By Harry McCracken | Tuesday, October 19, 2010 at 12:07 pm
I don’t claim to have an unerring gut when it comes to judging new technology products. But stuff that knocks my socks off does tend to go on to do reasonably well. One notable exception, however, has been the Palm Pre–I continue to think that it’s one of the best phones on the market (thanks mainly to its WebOS software), but I can’t imagine that anyone involved with it, from Palm/HP to wireless carriers, is pleased with how it’s sold so far.
Today, HP announced the first WebOS phone to emerge since the company bought Palm. It’s the Pre 2, shipping this week in France and at an unspecified future date in the US. It looks like–well, like the Pre only better, with more modern specs (such as a 1-GHz CPU) and a meaty-sounding software update in WebOS 2.0. If it’s all it’s cracked up to be, it sounds like a phone that Palm Pre lovers will love even more.
Except…
It seems obvious that HP’s challenge with the WebOS platform isn’t keeping existing customers happy; it’s building phones that large numbers of people want to buy instead of iPhones, Androids, BlackBerries, Windows Phone 7 handsets, and other choices. I like the Pre’s smalllish case and slide-out keyboard personally, but I wonder if the market hasn’t already voted decisively against that basic design. (Palm tried hard to market the Pre to women, but daintiness seems not to have been a sufficient selling point.) With phone screens getting bigger and bigger–hello, Droid X–I’d think that HP would want to give WebOS a try on a hardware design that’s in tune with industry trends. I imagine it’ll do so, and the only question is when.
When I heard about the Palm Pre announcement, my impulsive reaction was “Darn, I guess this means no radically new Palm phone for the holidays.” Then it dawned on me: There’s no reason why HP couldn’t do both the Pre 2 and a more significantly new phone at more or less the same time. And here’s a Pollyannish thought: Maybe the fact that HP is sneaking the Pre 2 out with a press release means that it’s saving up its promotional firepower for a smartphone unveiling that’s a bigger deal in the not-too-distant future. I hope so.
October 19th, 2010 at 12:21 pm
Yeah, I'm more interested in a Pre 3. Don't think it's happening in 2010, tho…

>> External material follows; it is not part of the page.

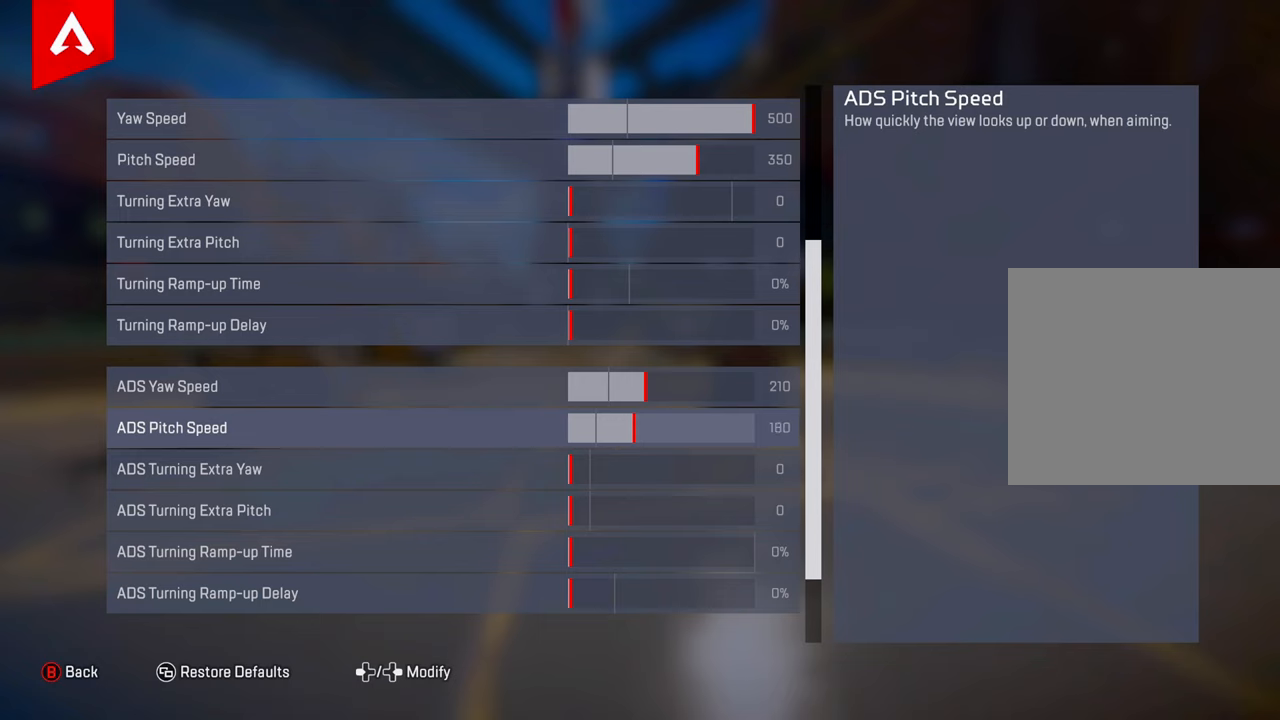
{"buttons": [], "left_stick": "center", "right_stick": "center", "events": []}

October 19th, 2010 at 12:23 pm
You nailed it, Harry. WebOS's biggest problem is how to get itself into more hands (for consumers and developers) so that it grows an ecosystem making it a worthy competitor to iOS and Android. Alas, even the best of hardware specs are unlikely to crack this chicken and egg problem. I'm not sure Pre 2 would make a difference if they gave it away free.